Whether this is your first chemo session or your third, you can still review your preparation to improve tolerance, mental well-being and decrease the chances of side-effects.
Chemotherapy – what is it?
Chemotherapy in a nutshell, is medication which targets rapidly growing cells. This is because cancer cells fall into this category. Unfortunately there are a few other rapidly growing cells in the body which are not cancerous, for example the blood cells (white, red and platelets), hair follicles and stomach lining cells. Preparing your body to be in optimal health before chemotherapy helps lessen side effects to these healthy cells. This may sound like a contradiction in terms given that you have cancer, but in fact your whole body will benefit from anything you do that promotes optimal health.
Diet and hydration before chemotherapy
Putting in the effort to eat well with a high fruit and vegetable content means your body will be starting chemo with a high nutritional status. Being conscious of your water intake on a daily basis is really important both before and during chemo, as your liver and kidneys need to do a lot of work processing these chemicals. Dehydration can lead to uncomfortable side effects like headaches, lethargy and dry mouth. Since the oral mucosa is sometimes affected by chemo with ulcers and thrush, avoiding dehydration means less discomfort.

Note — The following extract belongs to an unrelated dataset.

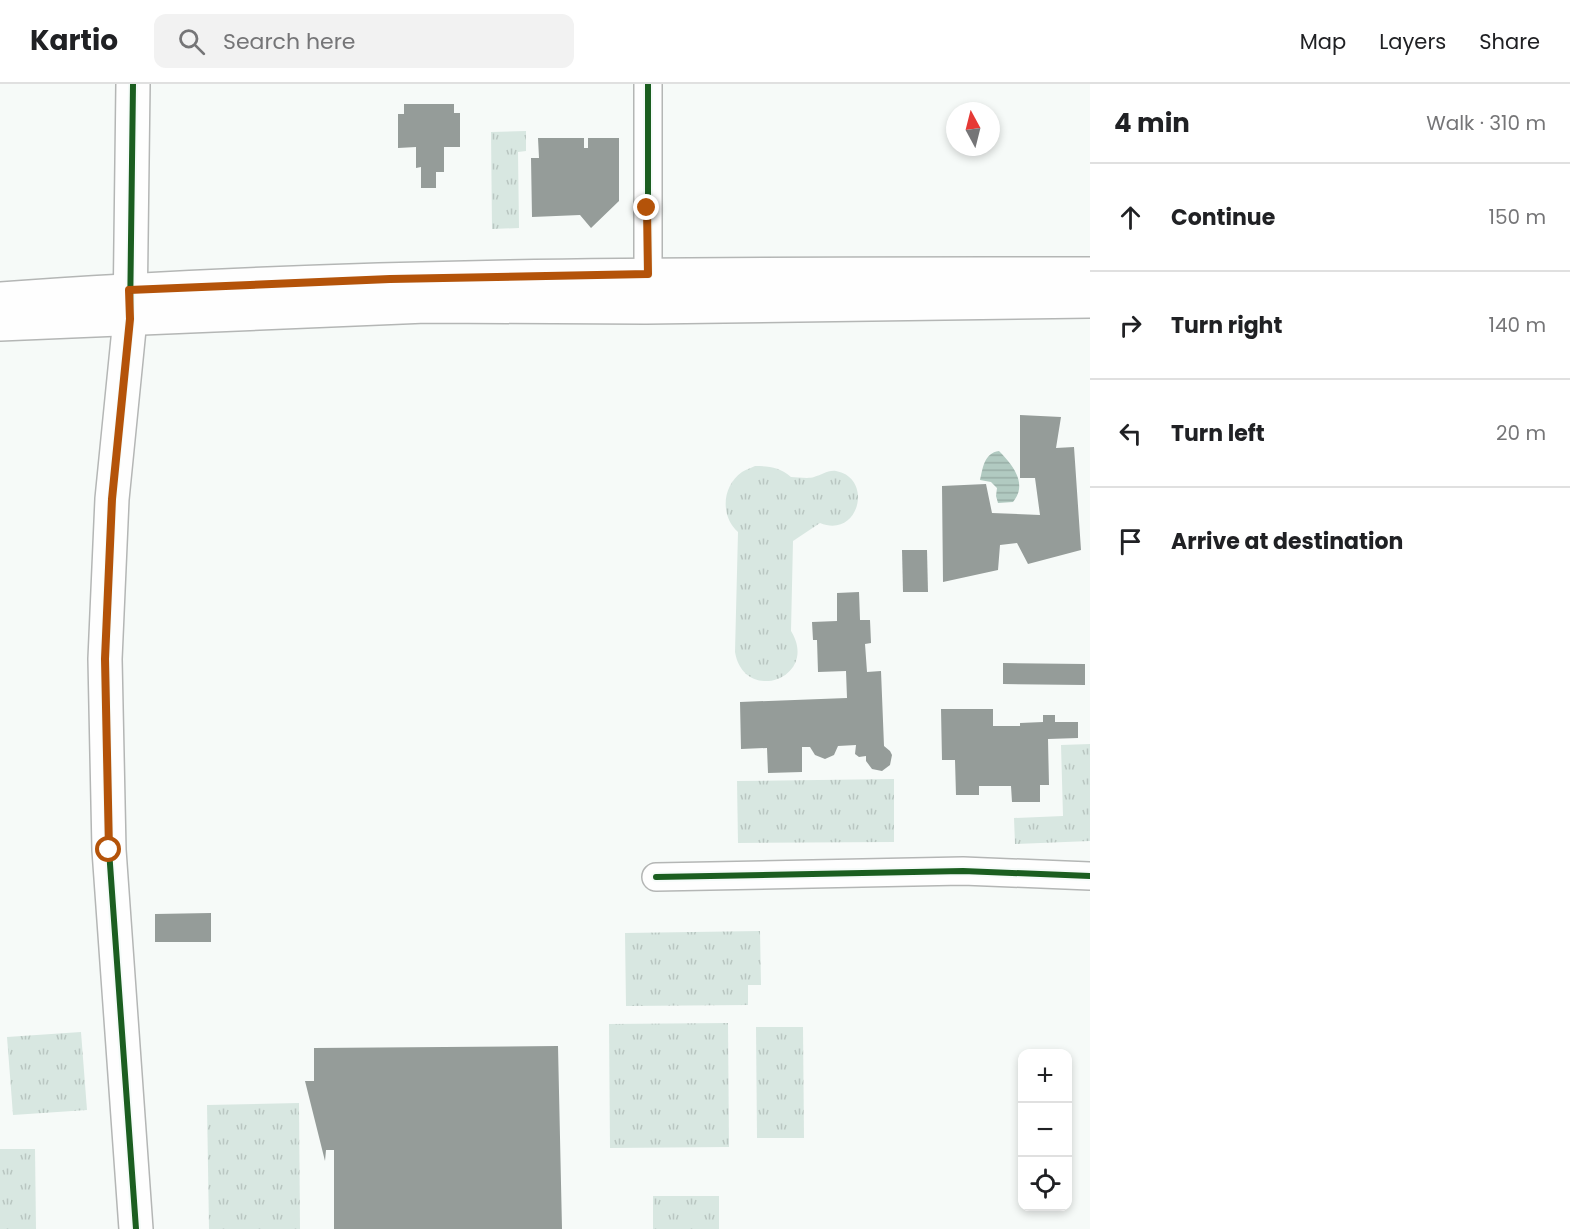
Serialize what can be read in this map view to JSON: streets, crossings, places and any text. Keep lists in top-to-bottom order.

Take stock of what is causing stress in your life and plan strategies to decrease it. Your body needs all available energy resources to stay strong during chemo. Supporting your immune system by adequate rest promotes a better chance of avoiding infection and other side effects.
Plan the everyday
Just because you’re having chemo doesn’t mean all the chores and demands disappear. By planning and delegating before starting each cycle, you remove some of the stress. If you can, delegate certain jobs to family or friends, spreading the love. This is where the village steps in helping you get through when the fatigue or side effects make an appearance.
Let family and friends know that you are more vulnerable to catching infections during and after chemotherapy, so please kindly stay away if sick. Particularly those with babies and young children in childcare centres or Kindy, they are going through a phase of catching every bug under the sun.
Look after your teeth and gums. Your mouth is also more vulnerable at this time and you can help by being particular about cleaning and flossing. If you do have issues, a simple warm salty water mouth wash is helpful.
It’s a good idea to start a notebook where you can write down questions when they come to mind to discuss with your specialist. You can also note down any reactions you have, certain blood results, record your temperature, note any new symptoms. You can keep a record of other medications and dosages. It’s surprising how much new information you will be exposed to during this experience, so you will probably be quite glad that you wrote a few things down, including your list of appointments. If you need to go to an Emergency Department during or after treatment, take this book with you.
Having your chemo can be a time consuming event, so plan to add some nice things into your day. Have a couple of good books, a warm rug, a favourite cushion or just right pillow. Have clothes you feel comfortable in with loose sleeves, or if you have a Portocath, a front buttoning top. Bring a lunch box of goodies that you can nibble on, perhaps some headphones and music. Bring your own drink bottle if you prefer, and don’t forget your notebook.
After your first chemo cycle you’ll be an old hand at it, but remaining aware of your special requirements at this time, planning well and caring for yourself will all make it that much easier. It will also put you in a position of getting the best possible outcome for yourself.